Gardaí used pepper spray 3,500 times in three years


GARDAÍ HAVE used pepper spray on almost 3,500 occasions since the so-called “less than lethal” weapon was rolled out across the force almost three years ago.

During 2010 – in its first full year of being used by the whole force, including uniformed and otherwise unarmed gardaí – the spray was used on 1,195 occasions.

In the following year there was an increase and it was used 1,421 times.

The spray had been used 790 times this year, to the end of the first week in August, according to the figures which have been confirmed by the Garda Síochána Ombudsman Commission.

Under current protocol, the Garda reports any incident in which the spray is used, to the commission.

However, unlike incidents in which firearms are discharged by gardaí, the system around the reporting of pepper spray incidents to the commission is a protocol rather than a legal requirement.

It means that some incidents in which the spray was used may not have come to the attention of the commission.

Despite the fact that the spray has been used several times a day on average, and its impact in overpowering the senses of those targeted, The Irish Times understands its use has not resulted in a large number of complaints to the commission from members of the public.

The roll-out of the spray across the force was first recommended by the Garda Inspectorate in 2006.

While it was first used by some specialist units, including the Emergency Response Unit which already had access to an array of weapons including firearms, and the Public Order Unit, the roll-out to unarmed uniformed gardaí was at first resisted.

In 2007, former Garda commissioner Noel Conroy ruled out arming uniformed members with the spray, saying he believed that such a move may be seen by some sections of the community as the arming of gardaí.
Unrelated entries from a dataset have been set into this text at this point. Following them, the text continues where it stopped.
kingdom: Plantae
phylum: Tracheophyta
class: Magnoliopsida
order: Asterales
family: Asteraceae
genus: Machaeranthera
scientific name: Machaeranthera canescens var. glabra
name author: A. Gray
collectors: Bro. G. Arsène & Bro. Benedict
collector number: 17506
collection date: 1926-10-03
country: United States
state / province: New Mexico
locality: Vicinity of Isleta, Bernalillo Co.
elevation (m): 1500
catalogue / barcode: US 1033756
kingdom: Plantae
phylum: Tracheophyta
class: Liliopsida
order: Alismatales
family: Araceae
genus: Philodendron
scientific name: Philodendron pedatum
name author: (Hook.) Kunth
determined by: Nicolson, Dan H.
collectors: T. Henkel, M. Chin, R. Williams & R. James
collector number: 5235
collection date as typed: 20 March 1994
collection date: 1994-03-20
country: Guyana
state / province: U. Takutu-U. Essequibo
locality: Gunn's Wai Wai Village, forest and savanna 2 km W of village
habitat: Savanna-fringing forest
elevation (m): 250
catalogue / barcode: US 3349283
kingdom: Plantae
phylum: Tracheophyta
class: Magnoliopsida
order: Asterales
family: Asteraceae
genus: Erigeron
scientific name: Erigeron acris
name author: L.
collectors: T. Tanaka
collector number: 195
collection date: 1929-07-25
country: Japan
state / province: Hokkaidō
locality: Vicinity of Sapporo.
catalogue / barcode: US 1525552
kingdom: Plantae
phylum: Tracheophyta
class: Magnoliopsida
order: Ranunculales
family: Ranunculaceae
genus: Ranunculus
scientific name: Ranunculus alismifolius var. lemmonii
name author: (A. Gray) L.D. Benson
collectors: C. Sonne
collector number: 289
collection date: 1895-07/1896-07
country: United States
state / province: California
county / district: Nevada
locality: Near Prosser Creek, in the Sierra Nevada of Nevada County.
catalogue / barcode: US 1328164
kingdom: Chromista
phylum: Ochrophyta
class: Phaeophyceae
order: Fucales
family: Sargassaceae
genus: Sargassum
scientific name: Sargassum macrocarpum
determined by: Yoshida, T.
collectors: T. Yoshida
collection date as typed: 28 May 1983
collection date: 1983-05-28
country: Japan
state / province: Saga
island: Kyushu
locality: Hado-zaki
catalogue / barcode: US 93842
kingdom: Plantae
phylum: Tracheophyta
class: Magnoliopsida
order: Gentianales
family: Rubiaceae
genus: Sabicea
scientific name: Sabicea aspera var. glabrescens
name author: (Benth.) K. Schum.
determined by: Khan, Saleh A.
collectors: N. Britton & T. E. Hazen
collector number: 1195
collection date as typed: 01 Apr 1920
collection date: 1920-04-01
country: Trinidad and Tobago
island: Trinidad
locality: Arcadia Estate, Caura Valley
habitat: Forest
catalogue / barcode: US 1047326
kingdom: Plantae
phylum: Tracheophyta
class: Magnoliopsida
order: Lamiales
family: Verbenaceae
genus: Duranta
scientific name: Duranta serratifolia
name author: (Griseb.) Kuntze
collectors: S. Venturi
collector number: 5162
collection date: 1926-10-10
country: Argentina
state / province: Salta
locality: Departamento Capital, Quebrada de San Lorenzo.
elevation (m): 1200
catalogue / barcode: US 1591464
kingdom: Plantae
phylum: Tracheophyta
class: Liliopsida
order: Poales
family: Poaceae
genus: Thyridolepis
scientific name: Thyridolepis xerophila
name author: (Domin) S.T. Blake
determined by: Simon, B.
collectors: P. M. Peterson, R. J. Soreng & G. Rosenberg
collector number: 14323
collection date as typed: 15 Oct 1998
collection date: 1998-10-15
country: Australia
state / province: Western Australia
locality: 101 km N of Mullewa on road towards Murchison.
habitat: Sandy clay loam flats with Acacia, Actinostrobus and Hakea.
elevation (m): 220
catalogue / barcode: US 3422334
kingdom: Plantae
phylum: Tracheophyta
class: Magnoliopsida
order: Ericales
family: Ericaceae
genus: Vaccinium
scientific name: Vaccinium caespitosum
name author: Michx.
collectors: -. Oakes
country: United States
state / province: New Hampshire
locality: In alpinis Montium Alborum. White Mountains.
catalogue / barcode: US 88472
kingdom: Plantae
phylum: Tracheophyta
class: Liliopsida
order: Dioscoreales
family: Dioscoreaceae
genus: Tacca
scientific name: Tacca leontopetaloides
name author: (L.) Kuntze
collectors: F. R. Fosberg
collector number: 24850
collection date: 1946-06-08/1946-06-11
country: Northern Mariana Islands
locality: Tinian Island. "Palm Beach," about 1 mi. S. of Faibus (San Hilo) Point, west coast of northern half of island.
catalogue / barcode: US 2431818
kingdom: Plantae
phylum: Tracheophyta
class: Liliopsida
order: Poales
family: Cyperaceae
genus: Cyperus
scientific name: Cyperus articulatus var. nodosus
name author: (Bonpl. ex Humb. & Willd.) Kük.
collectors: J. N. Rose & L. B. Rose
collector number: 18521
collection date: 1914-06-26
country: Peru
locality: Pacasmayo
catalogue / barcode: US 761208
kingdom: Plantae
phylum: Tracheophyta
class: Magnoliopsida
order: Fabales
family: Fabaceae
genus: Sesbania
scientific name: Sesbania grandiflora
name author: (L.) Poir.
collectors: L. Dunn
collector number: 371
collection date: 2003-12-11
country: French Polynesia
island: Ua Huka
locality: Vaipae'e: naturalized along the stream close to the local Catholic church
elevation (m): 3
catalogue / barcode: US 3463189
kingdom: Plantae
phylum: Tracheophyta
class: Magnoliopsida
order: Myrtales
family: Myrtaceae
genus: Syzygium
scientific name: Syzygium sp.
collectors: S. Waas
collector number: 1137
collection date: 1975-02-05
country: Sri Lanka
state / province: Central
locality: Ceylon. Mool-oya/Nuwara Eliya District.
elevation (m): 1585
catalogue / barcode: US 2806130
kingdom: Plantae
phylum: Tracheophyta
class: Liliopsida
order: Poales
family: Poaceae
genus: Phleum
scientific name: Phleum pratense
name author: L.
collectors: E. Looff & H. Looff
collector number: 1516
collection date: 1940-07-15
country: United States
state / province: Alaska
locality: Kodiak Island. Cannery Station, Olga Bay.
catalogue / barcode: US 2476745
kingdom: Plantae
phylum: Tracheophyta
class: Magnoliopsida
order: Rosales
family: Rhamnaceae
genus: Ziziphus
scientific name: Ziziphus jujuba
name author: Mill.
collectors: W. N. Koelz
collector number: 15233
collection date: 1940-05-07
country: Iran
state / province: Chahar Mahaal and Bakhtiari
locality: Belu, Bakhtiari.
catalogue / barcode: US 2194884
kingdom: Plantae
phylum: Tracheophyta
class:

He believed it might cause more aggression to be directed at some gardaí from the public and damage the Garda’s relationship with the community.

However, when the number of attacks on gardaí doubled to 655 in the three years to 2008 it was decided to review the issue of pepper spray.

The decision to provide it to all Garda members was approved by the then Garda commissioner Fachtna Murphy and the government.

The move was welcomed at the time by the Garda Representative Association and the Association of Garda Sergeants and Inspectors who believed that the increased level of violence against their members warranted a response in the shape of the spray, as well as stab-proof vests.

A group of 300 was trained in their use in late 2009, followed by the full roll-out of the weapons the following year.

The spray can be used to incapacitate a person during a public order incident or in any other case where gardaí deem people to be a threat to the safety of a Garda or a member of the public.

While the spray overpowers the senses, and can be very painful when contact is made with the eyes, those targeted generally make a full recovery within minutes.